The other good feature is that you can change the hour hand position in one hour jumps without stopping the watch


----------



## PhilM (Nov 5, 2004)

That's a nice bit of kit, as well as really love the 3,6,9 setup 

Even has got a date window


----------



## mart broad (May 24, 2005)

Looking exceptional John,congratulations on a great buy.

Martin


----------



## rhaythorne (Jan 12, 2004)

Nice











> The other good feature is that you can change the hour hand position in one hour jumps without stopping the watch


Does it use an ETA 251.262 or similar movement? I've got a couple of watches with this excellent movement and the "jump hour" feature (or whatever it's called) is very useful. I've got a third watch planned that uses this movement but need to save up a few pennies first; expensive quartz, I love 'em


----------



## JoT (Aug 12, 2003)

rhaythorne said:


> Nice
> 
> 
> 
> ...


Rich it has a similar hand configuration to the 251.262 however the base movement for the Cal. B73 is an ETA Thermoline Cal. 251.232 which has a single 32 kHz crystal and employs the digital count adjustment method with thermistor. Although ETA claim 10 seconds a year accuracy, B'ling for whatever reason quote 15 seconds a year accuracy, it is also rate adjustable. No idea what mods they make (or get ETA to make).

Bling used the ETA 251.232 as a base for their B53 calibre which hasn't been around for some time now.


----------



## rhaythorne (Jan 12, 2004)

Even nicer


----------



## JoT (Aug 12, 2003)

JoT said:


> Bling used the ETA 251.232 as a base for their B53 calibre which hasn't been around for some time now.
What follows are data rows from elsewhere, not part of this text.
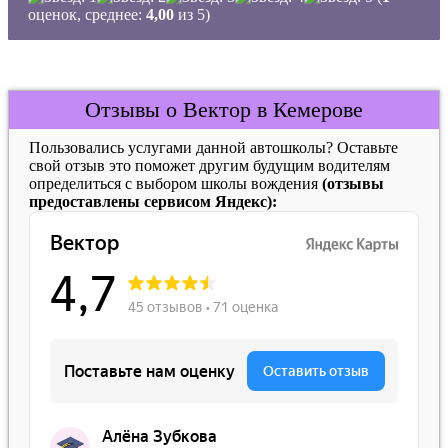
оценок, среднее:
4,00
из 5)
Отзывы о Вектор в Кемерове
Пользовались услугами данной автошколы? Оставьте
свой отзыв это поможет другим будущим водителям
определиться с выбором школы вождения
(отзывы
предоставлены сервисом Яндекс):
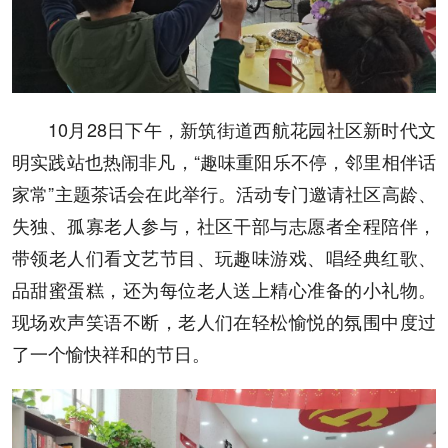
10月28日下午，新筑街道西航花园社区新时代文
明实践站也热闹非凡，“趣味重阳乐不停，邻里相伴话
家常”主题茶话会在此举行。活动专门邀请社区高龄、
失独、孤寡老人参与，社区干部与志愿者全程陪伴，
带领老人们看文艺节目、玩趣味游戏、唱经典红歌、
品甜蜜蛋糕，还为每位老人送上精心准备的小礼物。
现场欢声笑语不断，老人们在轻松愉悦的氛围中度过
了一个愉快祥和的节日。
Should read ETA 251.262 .... duh!


----------



## LuvWatch (May 14, 2004)

Not only handsome but it looks huge - my guess 47mm inc crown







??

I do like white subdials on a black background

Congrats on another classy piece

Derek


----------



## JoT (Aug 12, 2003)

Thanks for all the comments









Derek the watch is 44mm excluding crown and about 49mm including the crown. It is a big watch but doesn't wear that big as the dial is only about 32mm.


----------



## ollyming (May 12, 2004)

Jon

They are great watches aren't they!










If you want to use the chrono as a standard chrono you can by zeroing the chrono second hand to the 12 o'clock position (info is in the manual). I wondered if this would work or if it would then bugger up the chrono hour hand moving but everything works fine.

Cheers, Olly


----------



## Ibrahombre (Jun 19, 2005)

John that's the Dog's B******S!That is one of Breitling's finest Chronos,Congrats Mate!


----------



## Mrcrowley (Apr 23, 2003)

Looks right nice that


----------